Criação da Clínica Multidisciplinar da Mama, onde as doentes são acompanhadas por médicos e profissionais de saúde das diversas especialidades envolvidas no diagnóstico, tratamento e reabilitação.
2008

2008

As sessões informativas «Viver com Cancro: Perguntas & Respostas» foram criadas para responder às necessidades de informação de doentes, famílias e público em geral.
2009

2009

IPO cria primeiro Banco de Tumores. Desde os anos 30 que o IPO arquiva amostras de tumores, mas só neste ano foi legislado o armazenamento de amostras de tecidos neoplásicos para estudo e investigação científica.
2011

2011

A qualidade dos serviços prestados pelo IPO Lisboa foi certificada pela Organization of European Cancer Institutes (OECI).
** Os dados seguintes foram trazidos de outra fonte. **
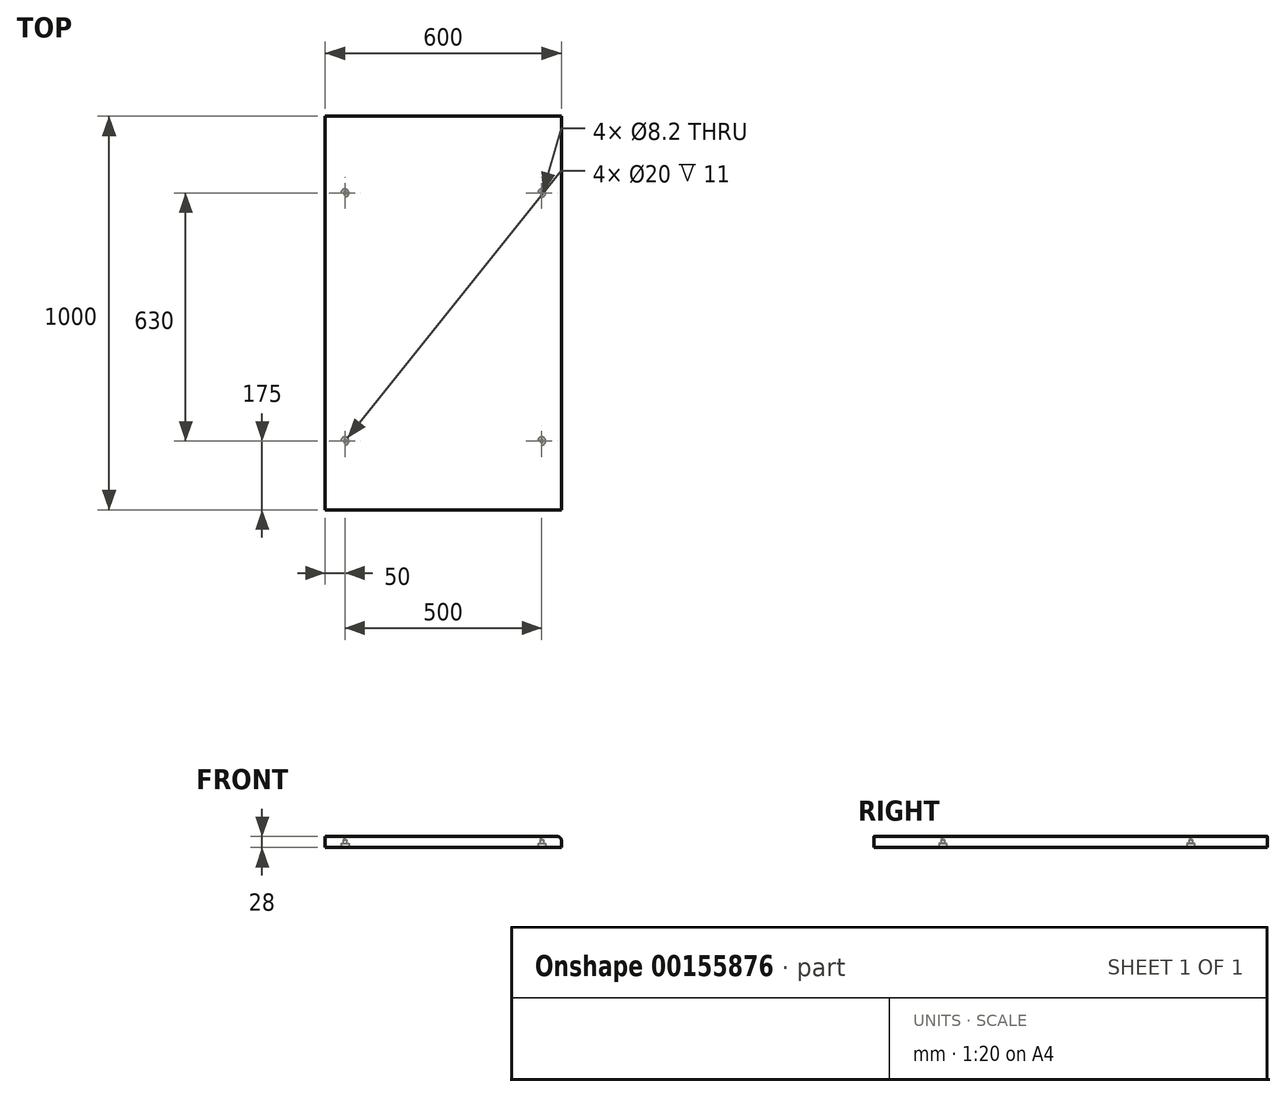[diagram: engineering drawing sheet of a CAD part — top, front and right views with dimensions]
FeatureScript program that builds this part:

Em 2017, a OECI renovou a acreditação do IPO como Clinical Cancer Center por mais cinco anos.
2011

2011

Construção de uma unidade de citotóxicos e renovação das instalações do Serviço Farmacêutico.
2012

2012

Inauguração da Unidade de Radiologia Mamária, totalmente renovada e reequipada com os aparelhos e tecnologias mais modernas nas áreas do diagnóstico e radiologia de intervenção mamária.
2013

2013

Comemoração dos 90 anos do IPO Lisboa. A data foi assinalada com a conferência «Importância da Investigação na Qualidade dos Cuidados aos Doentes com Cancro.»
2013

2013

Modernização e reapetrechamento tecnológico do Serviço de Medicina Nuclear.
2015

2015

IPO Lisboa agraciado com a Medalha de Serviços Distintos Grau Ouro do Ministério da Saúde.
2015

2015

A Sociedade Europeia de Oncologia Médica (ESMO) certificou o IPO como Centro Integrado de Oncologia e Cuidados Paliativos.
2017

2017

O IPO de Lisboa foi reconhecido oficialmente pelo Ministério da Saúde como Centro de Referência para as áreas da oncologia de adultos no tratamento dos cancros do esófago, testículo, reto e sarcomas das partes moles e para a oncologia pediátrica.
2018

2018

No últimos anos, o IPO pôs em marcha um plano de investimentos focado na modernização das instalações e aumento do conforto de doentes e profissionais, no reapetrechamento tecnológico dos serviços clínicos, nas tecnologias das saúde e nas novas tecnologias de informação e comunicação.